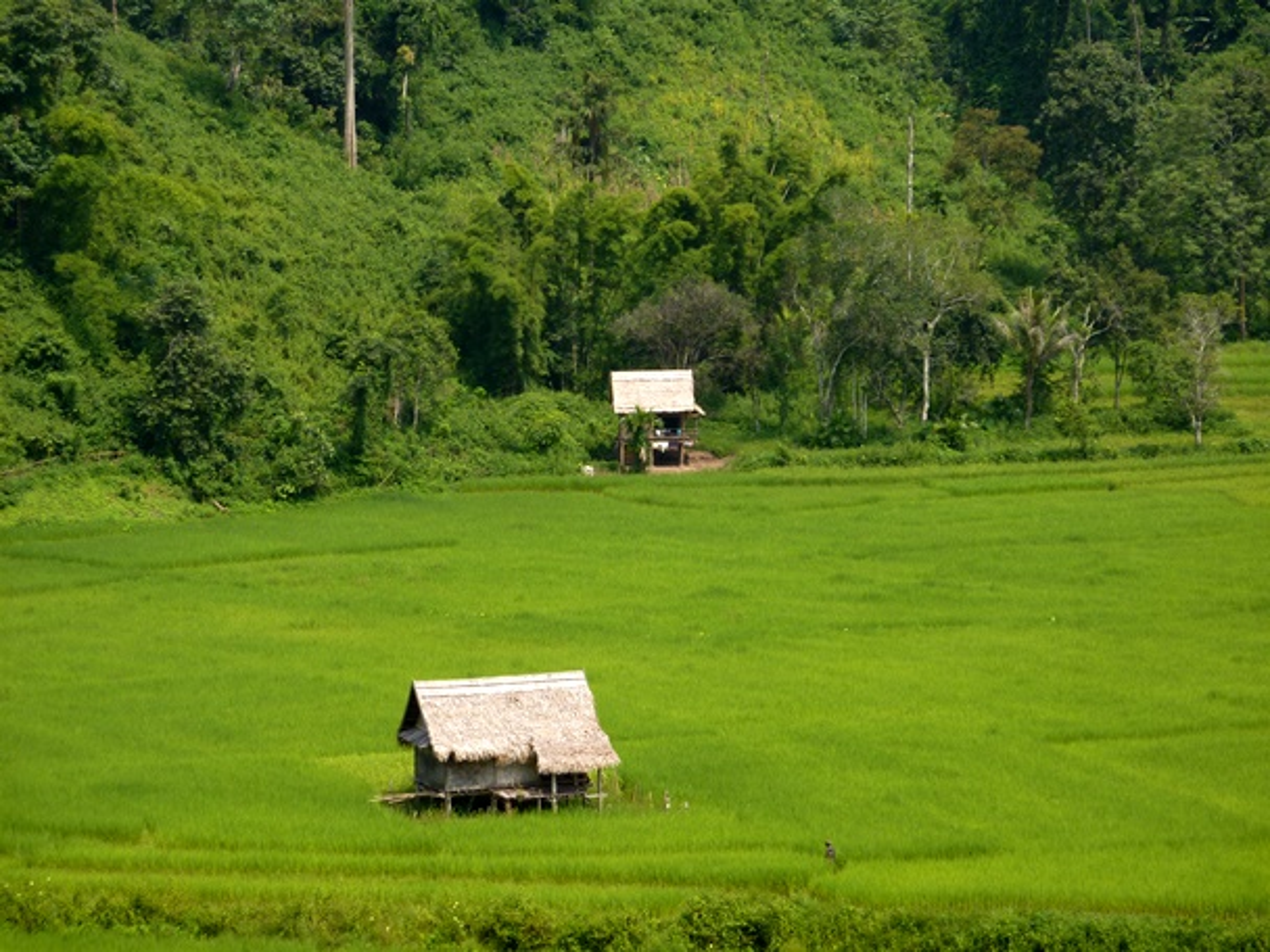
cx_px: 635
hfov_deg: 13.4
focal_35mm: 147
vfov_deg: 10.1
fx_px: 5393
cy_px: 476
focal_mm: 24.1
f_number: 4.5
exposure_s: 1/400
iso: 80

- - - - -

■ **YOUR TASK**:
Copy the material shown above in full and exactly. Skip the pictures.

■ **TASK ANSWER**:
cx_px: 635
hfov_deg: 13.4
focal_35mm: 147
vfov_deg: 10.1
fx_px: 5393
cy_px: 476
focal_mm: 24.1
f_number: 4.5
exposure_s: 1/400
iso: 80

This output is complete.